By Barbara M. Sourkes, Ph.D. University of Pittsburgh Press, 1999.

Reviewed by: Meg Wickes, Hospice Volunteer.

This book is a remarkably generous and painstaking account by a professional in her field. Dr Sourkes shares with her readers, professional and non-professional, her work with children in the throes of dealing with a life-threatening illness.

Her sensitivity to each child's anxiety and pain is at the root of her work. With the aid of a variety of stuffed animals, residents of her office or brought by the child, she elicits inner feelings which could only find expression through play-acting and projection. The author makes great use of color in drawings and mandalas and black and white projective sketches. /conversations with the child are detailed for the reader accompanied by clear, precise explanation of results.

Her role in the therapeutic team is to relieve the child's emotional suffering, a role in which she obviously excels. I found the final chapters, which, of necessity delve deeper into the meaning of the dying experience to the child and their caregivers, to be most compelling. In the Chapter titled, "Facets of Awareness," she says, "For the seriously ill child, it is only the present that can offer reassurance, a reliability that the future may not hold. Without actually knowing such credos as, 'one day at a time,' or 'make today count,' many children instinctively focus on the present in their adaptation to uncertainty."

Dr. Sourkes has found that young children in the last stages of dying often can be surprisingly matter of fact. She says, "A four-year-old boy incorporated 'dead' into much of his play.
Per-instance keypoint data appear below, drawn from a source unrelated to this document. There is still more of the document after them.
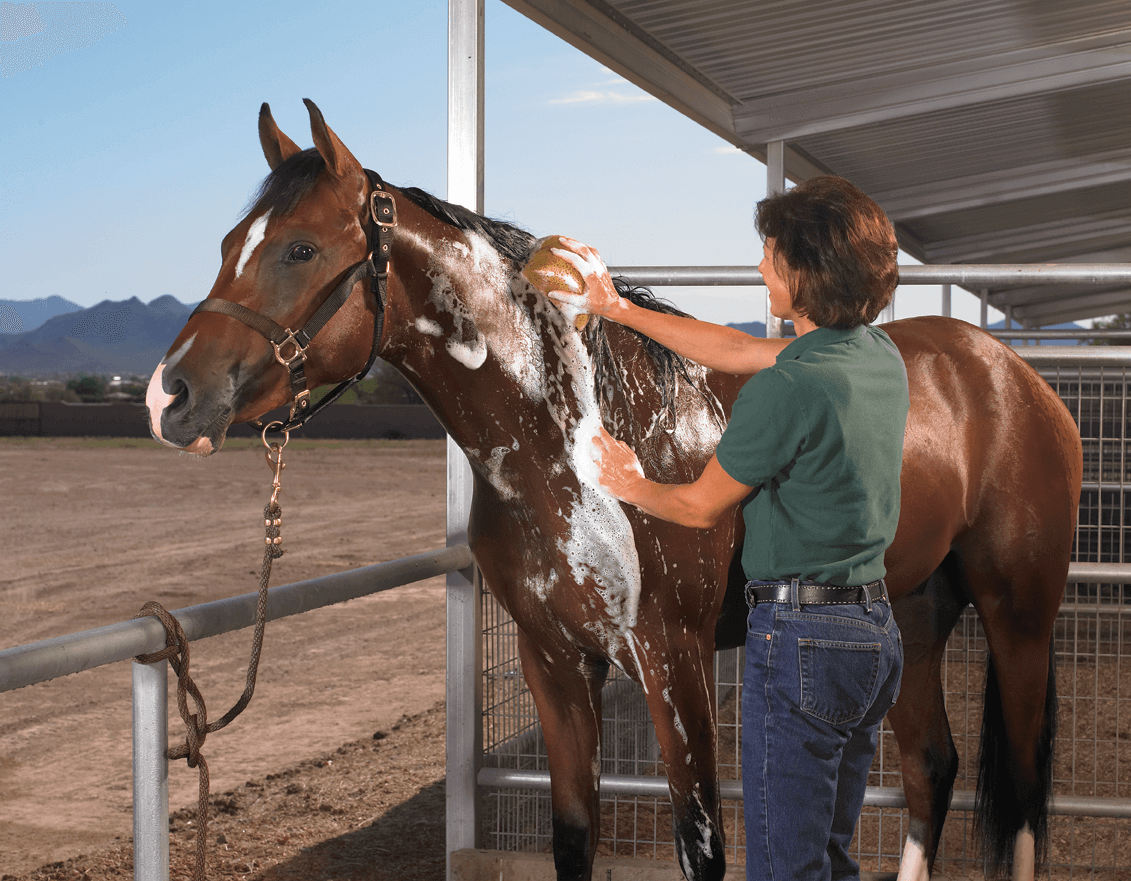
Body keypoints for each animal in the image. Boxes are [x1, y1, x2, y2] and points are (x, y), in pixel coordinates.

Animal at [145, 100, 1081, 881]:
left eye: (300, 248)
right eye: (228, 245)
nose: (170, 396)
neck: (575, 436)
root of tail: (1011, 374)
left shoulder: (674, 661)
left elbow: (702, 845)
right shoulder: (556, 662)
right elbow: (572, 836)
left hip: (1019, 615)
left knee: (1022, 793)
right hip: (914, 614)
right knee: (930, 769)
For example he rolled back the plastic eyes of one of his stuffed animals, so they looked closed and informed the therapist: 'He's dead.'

It is not, however as simple as that. The author gives accounts of innumerable twists and turns in the feelings and thoughts of the children she treats. I came away with the feeling that these children were fortunate, indeed, to have Dr. Sourkes as their therapist in these crucial moments of their life - and sometimes - death.